There will be an empty spot in the dugout at the softball field; a void near the 50-yard line of the stadium that bears his name; a sense of emptiness near Valencia's student sections at basketball and volleyball games and an empty chair behind the backstop of the baseball field. For that matter, there will be open spots on the track and tennis courts, too.
For all Dr. Paul A. Priesz talks about academics in his final year as principal at Valencia High, athletics will certainly be a significant part of his legacy after 21 years leading the school, says coaches.
"It's like having a great owner of a professional team. He's like the owner," says Valencia High Athletic Director Brian Stiman. "I actually heard our superintendent refer to him as the owner on several occasions. It starts with him, his support, his leadership, his vision. He does a real good job of conveying his expectations and along with his expectations, he doesn't micromanage."
"In Priesz's 21 YEARS, Valencia has earned recognition as one of the premier public school athletic programs in Southern California with its league, CIF and national championships and its constant production of college and professional athletes."
In Priesz's 21 years, Valencia has earned recognition as one of the premier public school athletic programs in Southern California with its league, CIF and national championships and its constant production of college and professional athletes. Stiman says the success has a lot to do with Priesz.
Priesz would rather talk about academic success and Valencia's school-to-career program as his legacy, but says he understood early how positive an effect sports can have on a campus.
"Whenever you are successful in athletics, it tends to have a positive effect on the culture of the school," Priesz says. "Kids feel good about the school. They feel good about talking about the school. They feel good about coming to school."

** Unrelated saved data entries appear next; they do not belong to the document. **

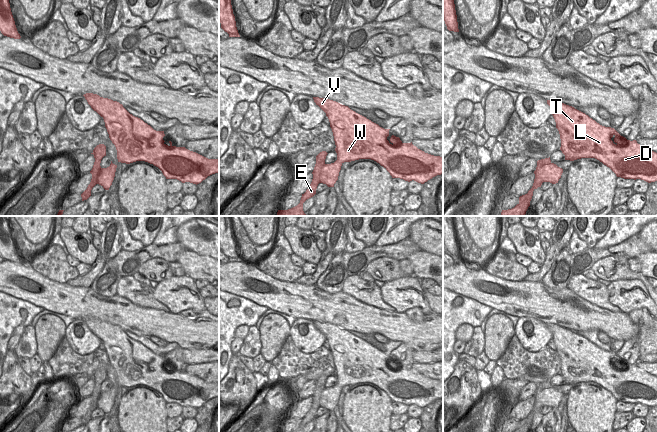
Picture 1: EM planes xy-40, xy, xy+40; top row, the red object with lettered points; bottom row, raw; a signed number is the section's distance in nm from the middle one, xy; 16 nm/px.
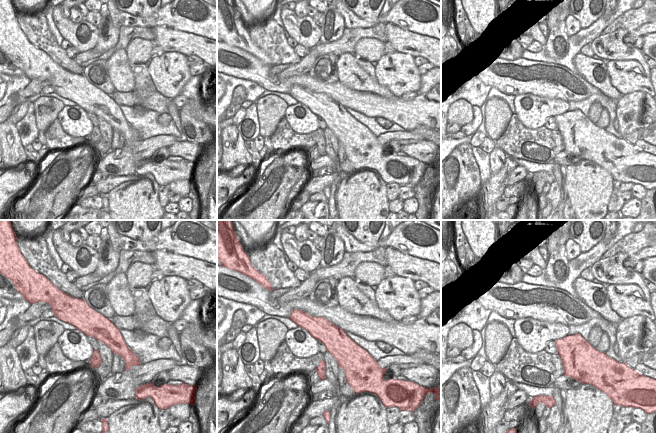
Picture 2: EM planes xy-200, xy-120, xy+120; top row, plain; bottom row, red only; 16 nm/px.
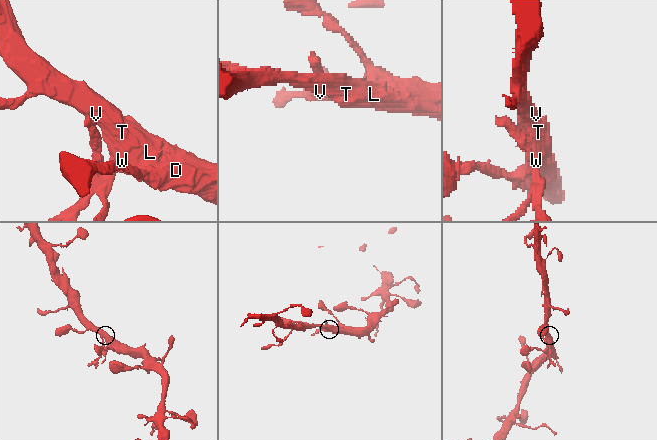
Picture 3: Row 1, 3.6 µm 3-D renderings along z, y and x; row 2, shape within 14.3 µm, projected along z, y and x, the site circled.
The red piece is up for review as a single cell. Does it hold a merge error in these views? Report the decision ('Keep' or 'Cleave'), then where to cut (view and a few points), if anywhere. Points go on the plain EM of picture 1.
Cleave. Split along xy (337, 383), (341, 387).

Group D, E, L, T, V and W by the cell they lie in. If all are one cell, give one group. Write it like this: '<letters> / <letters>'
D L T V W / E

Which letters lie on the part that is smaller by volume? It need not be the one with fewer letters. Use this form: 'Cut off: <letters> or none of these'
Cut off: E.

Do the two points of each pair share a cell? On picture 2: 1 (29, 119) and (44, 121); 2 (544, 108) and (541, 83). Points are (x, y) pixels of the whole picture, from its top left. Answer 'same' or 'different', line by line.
1: different
2: different

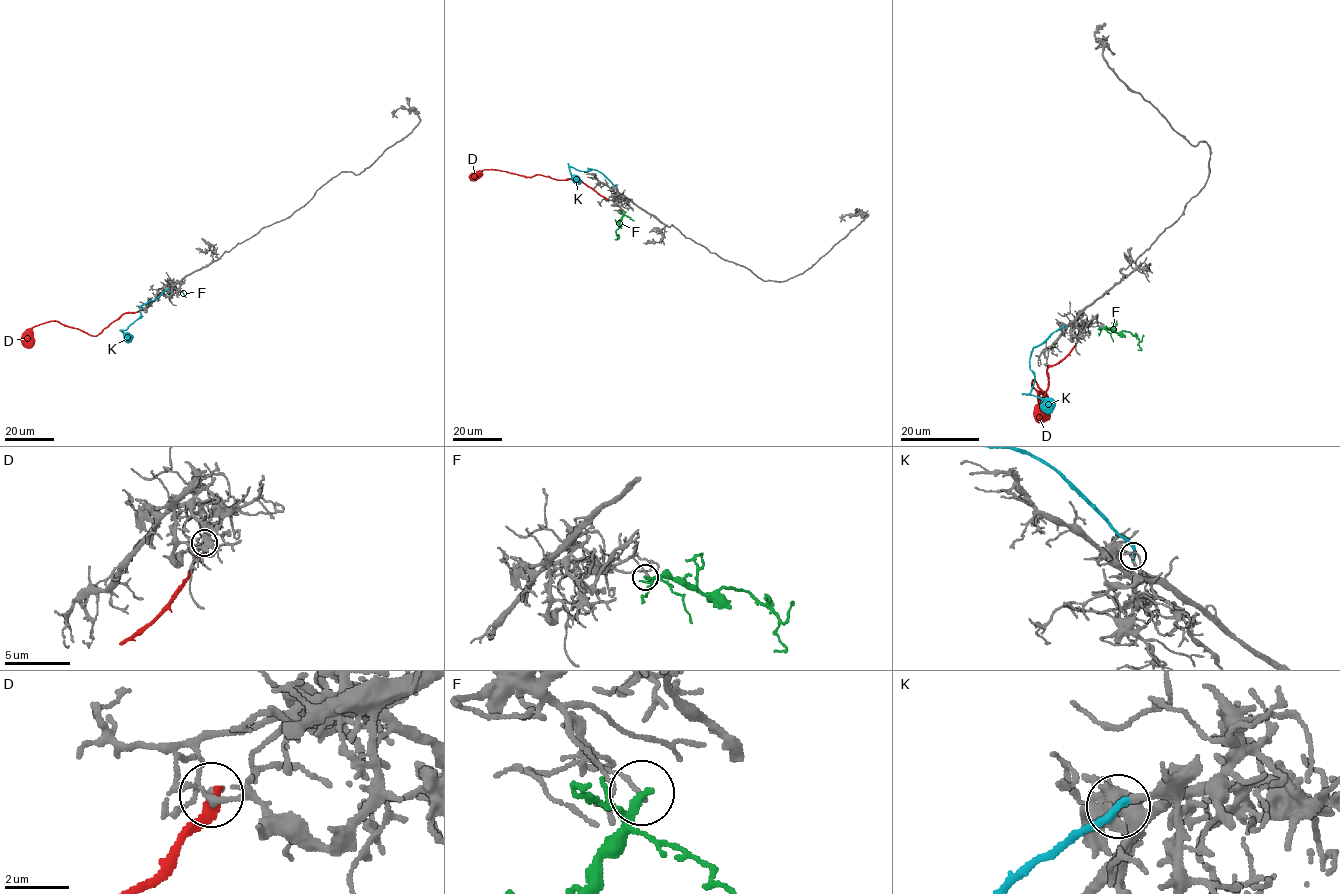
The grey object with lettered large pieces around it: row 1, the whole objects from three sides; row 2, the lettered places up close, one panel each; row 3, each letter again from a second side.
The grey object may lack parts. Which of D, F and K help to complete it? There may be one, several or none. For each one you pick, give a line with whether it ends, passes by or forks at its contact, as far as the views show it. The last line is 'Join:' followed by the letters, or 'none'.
K: It ends there
Join: K

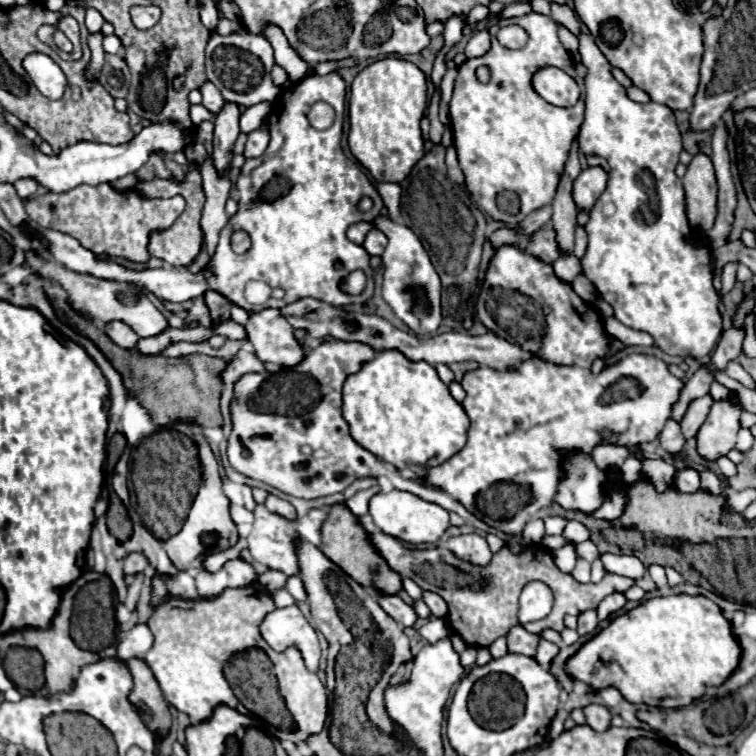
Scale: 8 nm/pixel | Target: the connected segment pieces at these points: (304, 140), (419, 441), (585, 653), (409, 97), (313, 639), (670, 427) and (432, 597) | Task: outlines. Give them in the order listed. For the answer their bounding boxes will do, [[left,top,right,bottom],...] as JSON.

The biggest things Priesz has done for the athletic program at Valencia might be what he hasn't done. He's not a meddler, Stiman and other coaches say. He lets coaches coach and steps in at appropriate times, but never to give coaching advice. And speaking of coaches, Valencia's most successful programs are led by long-timers - coaches whom Priesz helped hire and have been at the school more than a decade.
"It starts with Paul. He will get the best out of his coaches and he takes care of the coaches," says one of those long-timers, national champion softball coach Donna Lee. "Not give them all they want, but gives the support. Paul makes it a point to support all the athletics."
And a second long-timer, boys soccer coach Tony Scalercio says: "That guy could be running a Fortune 500 company, but he used his talents to work with kids. I feel so fortunate to know him and to be able to have worked with him the last 17 years."
Priesz played three years of basketball at Chatsworth High School, so that's the sport he knows best. He never had a desire to coach the sport or impart his thoughts onto the Valencia coaching staff, though.
Yet one of the early Valencia
football teams, knowing how dedicated he was to it, suggested Priesz call a play for it.
"We called the play and on that play four things went wrong," says Stiman, who was Valencia's first varsity football coach. "We had a loss in yardage, we got penalized, we lost the ball and then a player got hurt. ... I looked at [my assistant coach] Rick Hawn and said, 'Let's shelf that idea.'"
Priesz's role at every Valencia athletic contest, it seems, is just to be there. Before football games, he has a traditional game of catch. For big softball games he'll sit at the end of the dugout. Name an athletic contest and he has his place.
There's a reason, he says, why he does it.
"The hours and days, the kids spend so much time," he says. "I just love to support them."
Stiman says there are times where he thinks about who the next principal will be at Valencia, and being a sports guy, he worries about whether that next person will be as supportive as Priesz. There will be a large void when he leaves, he says.
"I try to act like it's not happening, like he's going to be there," Stiman says. "There will be a hole difficult to fill. ... He's done some great things the 20 years he was here."